Naughty bits of iPhone API to be exposed with OS 3.1

Naughty bits of iPhone API to be exposed with OS 3.1

Developing for the iPhone can be an endless source of frustration. You can spend hours and hours of developing your application only to have it rejected based on some obscure clause in the iPhone SDK agreement.

The iPhone SDK license restricts developers to using only the published API, much akin to buying an excited young child a LEGO Mindstorms robotics kit and telling them to only play with the square blocks. In this war against sanity, applications using Augmented Reality are a casualty. The result is that while many developers have created brilliant applications which make using of augmented reality in innovative ways, these applications will not be accepted in the iPhone store, as they use the unpublished bits of the API.

For those late in the game, augmented reality (AR) is the result of combining real world elements and virtual elements, allowing us to interact with virtual objects in a manner similar to real objects.

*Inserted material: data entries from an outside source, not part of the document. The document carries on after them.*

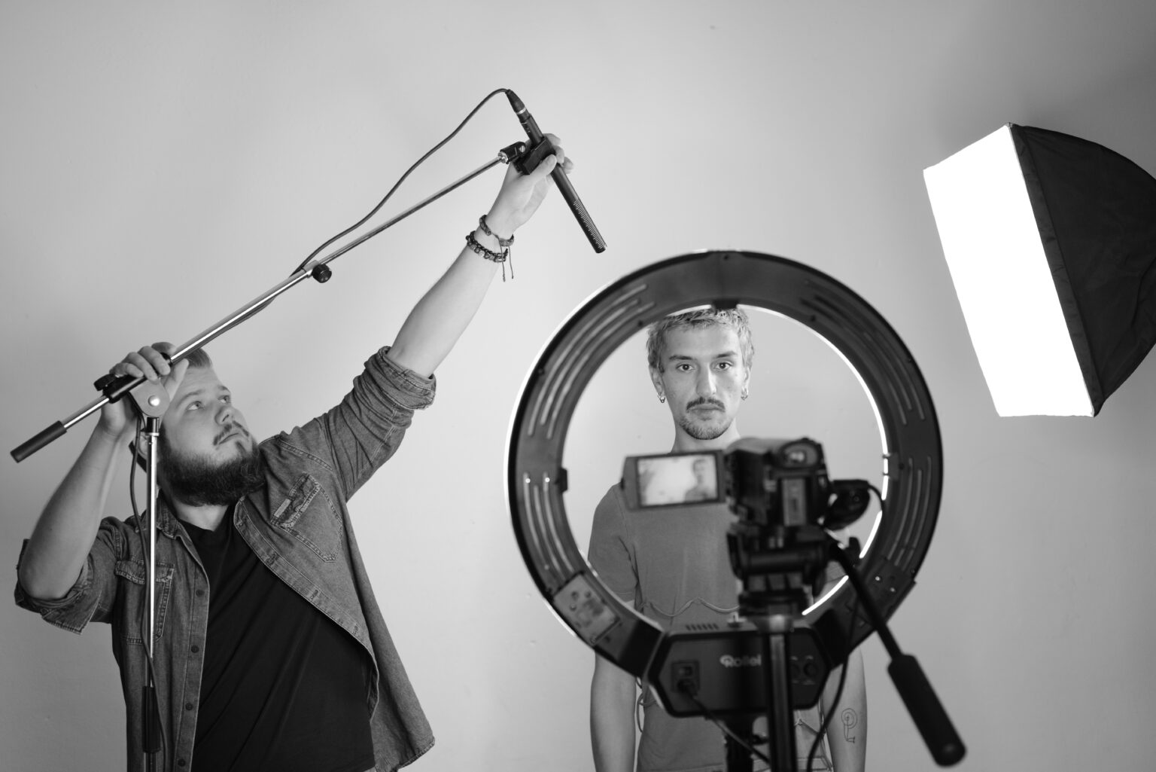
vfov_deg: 27.0
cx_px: 578
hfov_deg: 39.6
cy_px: 386
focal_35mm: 50
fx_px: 1606
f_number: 4
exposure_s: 1/160
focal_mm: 50
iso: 1250
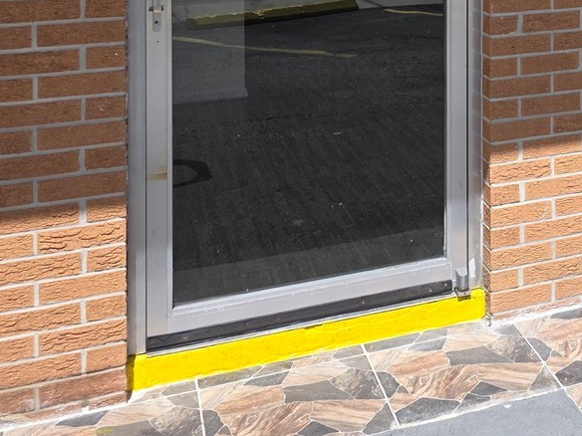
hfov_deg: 27.0
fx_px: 1059
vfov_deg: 21.1
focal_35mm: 63
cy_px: -132
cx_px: 704
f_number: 1.7
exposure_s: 1/4889
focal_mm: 6.3
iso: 80
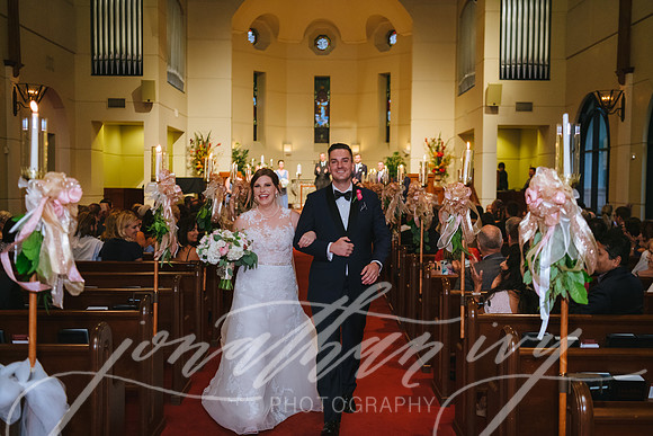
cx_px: 326
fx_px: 798
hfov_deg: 44.5
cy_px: 218
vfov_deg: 30.5
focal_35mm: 44
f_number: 2.8
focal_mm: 44
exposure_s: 1/160
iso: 1600
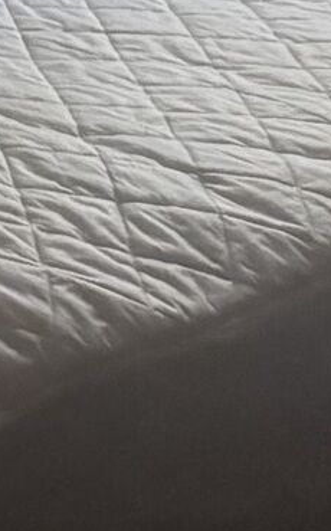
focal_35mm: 212
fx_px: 3066
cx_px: -1158
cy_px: -720
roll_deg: -2.1
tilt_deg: -3.5
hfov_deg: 5.2
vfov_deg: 9.0
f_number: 1.78
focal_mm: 6.76
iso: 1000
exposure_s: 1/40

While videos have been popping up all over YouTube which showcase AR applications on iPhones, it is not possible to install these applications, except on jail-broken iPhones. Come September though, and you will find AR applications slowly (very very slowly) start appearing in the AppStore. With the release of SDK 3.1, Apple will open up some of the API which allow developers to access the iPhone’s camera.

So, developers got a few more blocks to play with, by the playground still has a lot more plastic bars the developers can only chew on.